• **Task**
Return the data below exactly as given, except for the images.

• **Provided records**
• • • •
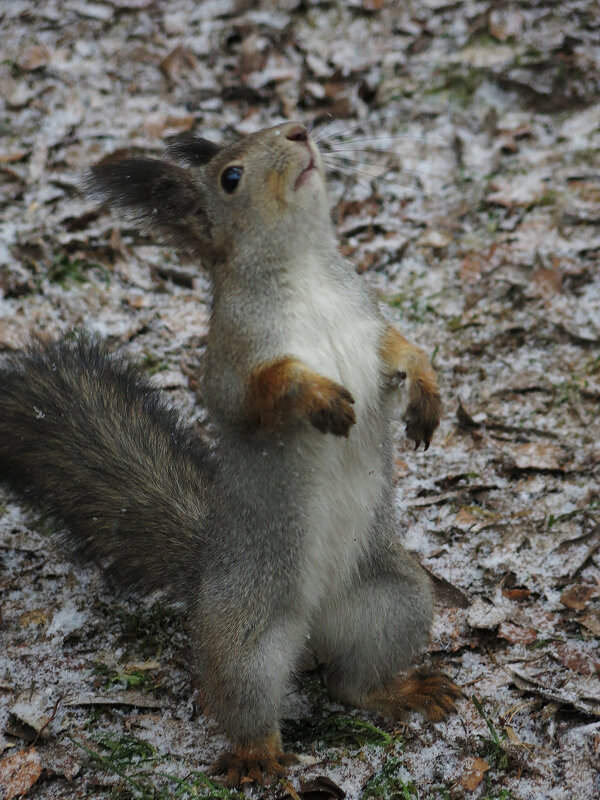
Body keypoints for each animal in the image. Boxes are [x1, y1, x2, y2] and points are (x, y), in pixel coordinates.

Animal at [0, 123, 460, 788]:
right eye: (231, 177)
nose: (299, 131)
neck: (304, 273)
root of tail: (311, 621)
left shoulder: (369, 321)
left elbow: (402, 349)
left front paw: (425, 394)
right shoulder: (232, 358)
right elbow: (259, 392)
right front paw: (318, 395)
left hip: (394, 600)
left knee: (349, 685)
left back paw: (396, 692)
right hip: (245, 638)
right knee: (244, 701)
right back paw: (256, 756)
• • • •
• **Exercise answer**
Body keypoints for each animal in the image. Boxes are [x1, y1, x2, y2] and points are (x, y), in pixel coordinates.

Animal at [0, 123, 460, 788]:
right eye: (231, 177)
nose: (299, 131)
neck: (304, 273)
root of tail: (311, 621)
left shoulder: (369, 321)
left elbow: (402, 349)
left front paw: (425, 394)
right shoulder: (232, 358)
right elbow: (259, 392)
right front paw: (318, 395)
left hip: (394, 600)
left knee: (349, 685)
left back paw: (396, 692)
right hip: (245, 638)
right knee: (244, 701)
right back paw: (256, 756)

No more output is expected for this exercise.